## Fall 2017, problem 51

Let $f$ be a bijective function from $A = \left\{1,2, \cdots, n \right\}$ to itself. Show that there is a positive integer $M$ such that $f^M(i) = f(i)$ for each $i$ in $A$, where $f^M$ denotes the composition $f \circ f \circ \cdots \circ f$ $M$ times.

### Comments

This set of functions under composition makes a finite group, as it's known. Thus, given a function $f$, there is $k\in \mathbb{N}$ such that $f^{k}= i_{A}$ (identity function).

Then $f^{k+1}=f$ . And $M=k+1$.

**# Sorry, I do not know why my answer appears indented.**

$f$ is nothing but a permutation, and property (1) of Hubert is a proof that any permutation is a product of disjoint cycles. This allows to evaluate the minimal value of $M$: one has $M=LCM(l_1,l_2,\dots,l_k)$ where the $l_j$ are the lengths of the cycles.

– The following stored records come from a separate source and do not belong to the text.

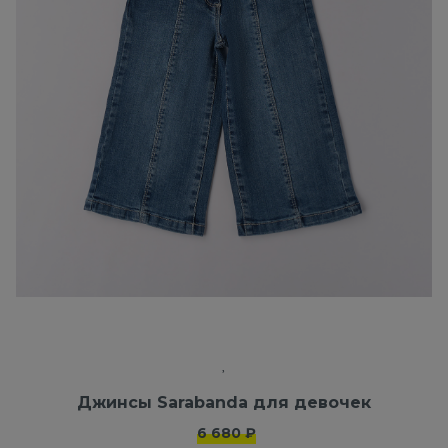
Джинсы Sarabanda для девочек
6 680 ₽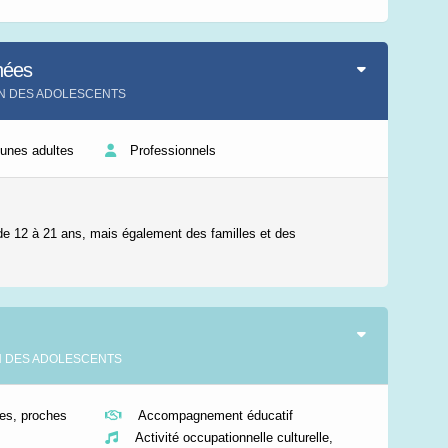
Leaflet
|
©
IGN-France
nées
SON DES ADOLESCENTS
eunes adultes
Professionnels
e 12 à 21 ans, mais également des familles et des
SON DES ADOLESCENTS
s, proches
Accompagnement éducatif
Activité occupationnelle culturelle,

1) First we show by strong induction that $f$ is a product of disjoint finite cycles:

(consider the first cycle $A_n=\big\{f^j(n), \; 0\le j\le q_n\big\}, \; q_n=|A_n|-1$ being the biggest such that all the elements are different, and repeat it with $(A-A_n)$).

2) now $\forall i\in A_n, \; f^{q_n}(i)=i$ and $N$ as the product of all the $q_n$ of each cycle works because any $i \in A$ belongs to a cycle.